GIVEN EXERCISE: From the items below, copy out every line that contains the string "operationType". Treat uppercase and lowercase as different.

------ GIVEN INFORMATION ------

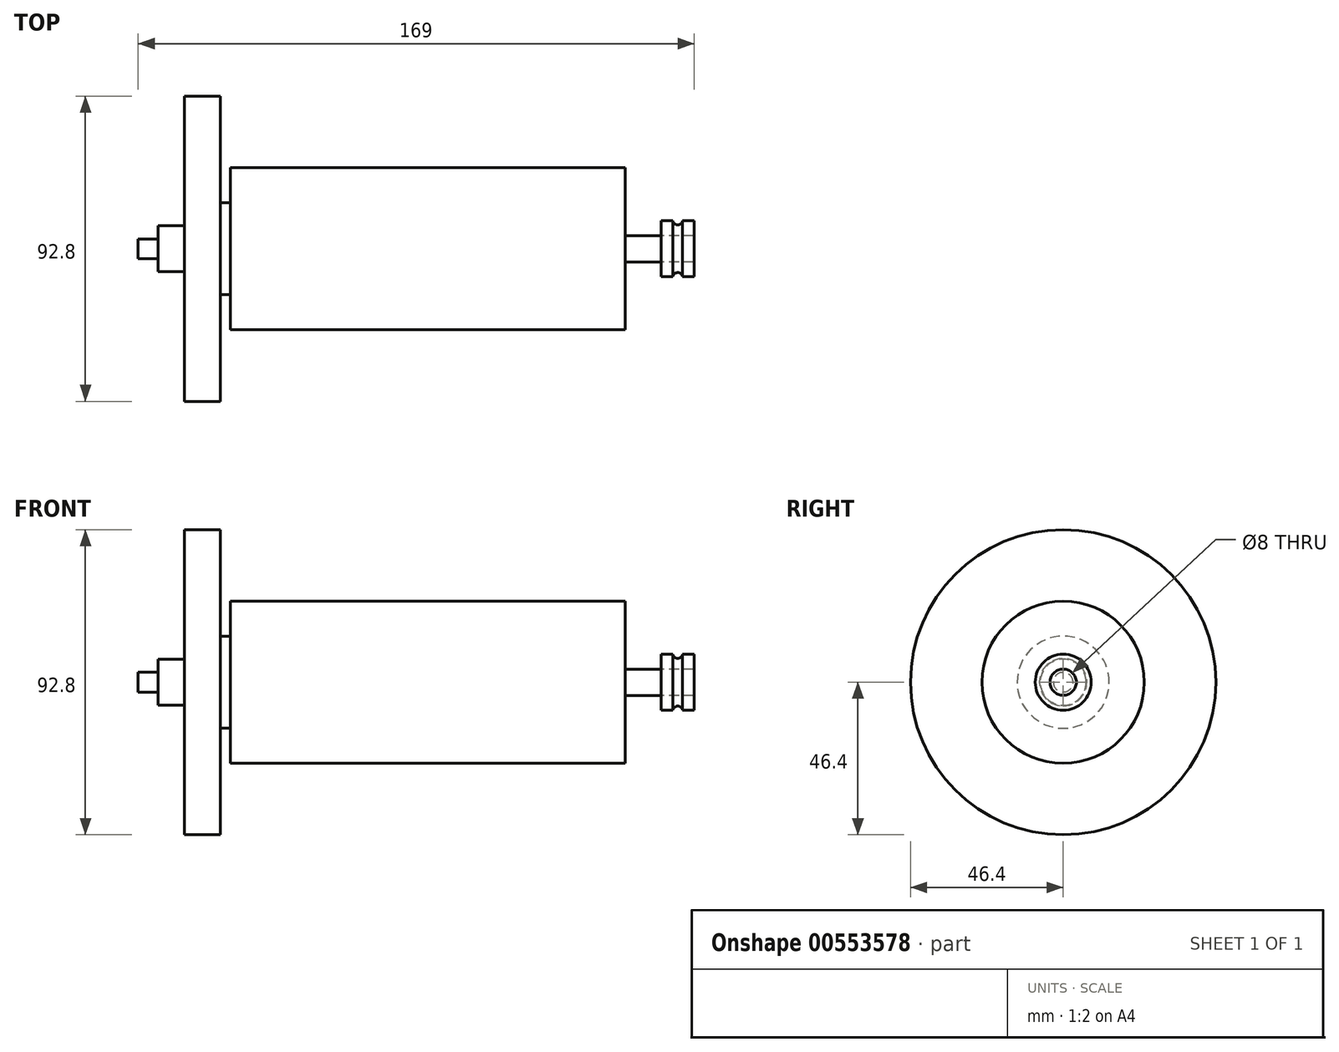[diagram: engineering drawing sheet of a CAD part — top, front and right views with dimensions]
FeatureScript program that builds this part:
annotation { "Feature Type Name" : "Feature", "Feature Type Description" : "" }
export const myFeature = defineFeature(function(context is Context, id is Id, definition is map)
    precondition{}
    {
        {
            var Q0;
            Q0=qCreatedBy(makeId("Right.planeOp"),FACE);
            var sketch = newSketch(context, id + "F0", { "sketchPlane" : qUnion([Q0])});
            skCircle(sketch, "E0", {"center": v(0, 0) * mm, "radius": 24.65 * mm});
            skSolve(sketch);
        }
        {
            var Q0;
            Q0 = qSketchRegion(id + "F0", true);
            extrude(context, id + "F1", {"entities" : qUnion([Q0]), "depth" : 120 * mm, "offsetDistance" : 25.4 * mm});
        }
        {
            var Q0;
            Q0=makeQuery(id+"F1.opExtrude","CAP_FACE",FACE,{"disambiguationData":[OSD([sQuery(id+"F0.wireOp",EDGE,"E0")])],"isStart":false});
            var sketch = newSketch(context, id + "F2", { "sketchPlane" : qUnion([Q0])});
            skCircle(sketch, "E1", {"center": v(0, 0) * mm, "radius": 4 * mm});
            skSolve(sketch);
        }
        {
            var Q0;
            Q0 = qSketchRegion(id + "F2", true);
            extrude(context, id + "F3", {"entities" : qUnion([Q0]), "operationType" : NewBodyOperationType.ADD, "depth" : 21 * mm, "offsetDistance" : 25.4 * mm});
        }
        {
            var Q0;
            Q0=makeQuery(id+"F1.opExtrude","CAP_FACE",FACE,{"disambiguationData":[OSD([sQuery(id+"F0.wireOp",EDGE,"E0")])],"isStart":true});
            var sketch = newSketch(context, id + "F4", { "sketchPlane" : qUnion([Q0])});
            skCircle(sketch, "E2", {"center": v(0, 0) * mm, "radius": 14 * mm});
            skSolve(sketch);
        }
        {
            var Q0;
            Q0=makeQuery(id+"F4.imprint","IMPRINT",FACE,{"disambiguationData":[TD([[makeQuery(id+"F4.imprint","IMPRINT",EDGE,{"derivedFrom":sQuery(id+"F4.wireOp",EDGE,"E2")}),1.0]])]});
            extrude(context, id + "F5", {"entities" : qUnion([Q0]), "operationType" : NewBodyOperationType.ADD, "depth" : 3 * mm, "offsetDistance" : 25.4 * mm});
        }
        {
            var Q0;
            Q0=makeQuery(id+"F5.opExtrude","CAP_FACE",FACE,{"disambiguationData":[OSD([sQuery(id+"F4.wireOp",EDGE,"E2")])],"isStart":false});
            var sketch = newSketch(context, id + "F6", { "sketchPlane" : qUnion([Q0])});
            skCircle(sketch, "E3", {"center": v(0, 0) * mm, "radius": 46.4 * mm});
            skSolve(sketch);
        }
        {
            var Q0;
            Q0=makeQuery(id+"F6.imprint","IMPRINT",FACE,{"disambiguationData":[TD([[makeQuery(id+"F6.imprint","IMPRINT",EDGE,{"derivedFrom":sQuery(id+"F6.wireOp",EDGE,"E3")}),1.0]])]});
            var Q1;
            Q1=makeQuery(id+"F6.imprint","IMPRINT",FACE,{"disambiguationData":[TD([[makeQuery(id+"F6.imprint","IMPRINT",EDGE,{"derivedFrom":makeQuery(id+"F5.opExtrude","CAP_EDGE",EDGE,{"disambiguationData":[OSD([sQuery(id+"F4.wireOp",EDGE,"E2")])],"isStart":false})}),1.0]])]});
            extrude(context, id + "F7", {"entities" : qUnion([Q0, Q1]), "depth" : 11 * mm, "offsetDistance" : 25.4 * mm});
        }
        {
            var Q0;
            Q0=makeQuery(id+"F7.opExtrude","CAP_FACE",FACE,{"disambiguationData":[OSD([sQuery(id+"F6.wireOp",EDGE,"E3")])],"isStart":false});
            var sketch = newSketch(context, id + "F8", { "sketchPlane" : qUnion([Q0])});
            skCircle(sketch, "E4", {"center": v(0, 0) * mm, "radius": 7 * mm});
            skSolve(sketch);
        }
        {
            var Q0;
            Q0=makeQuery(id+"F8.imprint","IMPRINT",FACE,{"disambiguationData":[TD([[makeQuery(id+"F8.imprint","IMPRINT",EDGE,{"derivedFrom":sQuery(id+"F8.wireOp",EDGE,"E4")}),1.0]])]});
            extrude(context, id + "F9", {"entities" : qUnion([Q0]), "operationType" : NewBodyOperationType.ADD, "depth" : 8 * mm, "offsetDistance" : 25.4 * mm});
        }
        {
            var Q0;
            Q0=makeQuery(id+"F9.opExtrude","CAP_FACE",FACE,{"disambiguationData":[OSD([sQuery(id+"F8.wireOp",EDGE,"E4")])],"isStart":false});
            var sketch = newSketch(context, id + "F10", { "sketchPlane" : qUnion([Q0])});
            skCircle(sketch, "E5", {"center": v(0, 0) * mm, "radius": 3 * mm});
            skSolve(sketch);
        }
        {
            var Q0;
            Q0=makeQuery(id+"F10.imprint","IMPRINT",FACE,{"disambiguationData":[TD([[makeQuery(id+"F10.imprint","IMPRINT",EDGE,{"derivedFrom":sQuery(id+"F10.wireOp",EDGE,"E5")}),1.0]])]});
            extrude(context, id + "F11", {"entities" : qUnion([Q0]), "operationType" : NewBodyOperationType.ADD, "depth" : 6 * mm, "offsetDistance" : 25.4 * mm});
        }
        {
            var Q0;
            Q0=makeQuery(id+"F3.opExtrude","CAP_FACE",FACE,{"disambiguationData":[OSD([sQuery(id+"F2.wireOp",EDGE,"E1")])],"isStart":false});
            var sketch = newSketch(context, id + "F12", { "sketchPlane" : qUnion([Q0])});
            skCircle(sketch, "E6", {"center": v(0, 0) * mm, "radius": 4 * mm});
            skCircle(sketch, "E7", {"center": v(0, 0) * mm, "radius": 8.5 * mm});
            skSolve(sketch);
        }
        {
            var Q0;
            Q0=makeQuery(id+"F12.imprint","IMPRINT",FACE,{"disambiguationData":[TD([[makeQuery(id+"F12.imprint","IMPRINT",EDGE,{"derivedFrom":sQuery(id+"F12.wireOp",EDGE,"E6")}),-1.0]])]});
            extrude(context, id + "F13", {"entities" : qUnion([Q0]), "oppositeDirection" : true, "depth" : 10 * mm, "offsetDistance" : 25 * mm});
        }
        {
            var Q0;
            Q0=qCreatedBy(makeId("Top.planeOp"),FACE);
            var sketch = newSketch(context, id + "F14", { "sketchPlane" : qUnion([Q0])});
            skLineSegment(sketch, "E8", {"start": v(0, 0) * mm, "end": v(502.96, 0) * mm});
            skSolve(sketch);
        }
        {
            var Q0;
            Q0=qCreatedBy(makeId("Top.planeOp"),FACE);
            var sketch = newSketch(context, id + "F15", { "sketchPlane" : qUnion([Q0])});
            skCircle(sketch, "E9", {"center": v(136, 8.75) * mm, "radius": 1.5 * mm});
            skSolve(sketch);
        }
        {
            var Q0;
            Q0 = qSketchRegion(id + "F15", true);
            var Q1;
            Q1=sQuery(id+"F14.wireOp",EDGE,"E8");
            revolve(context, id + "F16", {"operationType" : NewBodyOperationType.REMOVE, "entities" : qUnion([Q0]), "axis" : qUnion([Q1]), "revolveType" : RevolveType.FULL});
        }
    });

------

EXERCISE SOLUTION:
            extrude(context, id + "F3", {"entities" : qUnion([Q0]), "operationType" : NewBodyOperationType.ADD, "depth" : 21 * mm, "offsetDistance" : 25.4 * mm});
            extrude(context, id + "F5", {"entities" : qUnion([Q0]), "operationType" : NewBodyOperationType.ADD, "depth" : 3 * mm, "offsetDistance" : 25.4 * mm});
            extrude(context, id + "F9", {"entities" : qUnion([Q0]), "operationType" : NewBodyOperationType.ADD, "depth" : 8 * mm, "offsetDistance" : 25.4 * mm});
            extrude(context, id + "F11", {"entities" : qUnion([Q0]), "operationType" : NewBodyOperationType.ADD, "depth" : 6 * mm, "offsetDistance" : 25.4 * mm});
            revolve(context, id + "F16", {"operationType" : NewBodyOperationType.REMOVE, "entities" : qUnion([Q0]), "axis" : qUnion([Q1]), "revolveType" : RevolveType.FULL});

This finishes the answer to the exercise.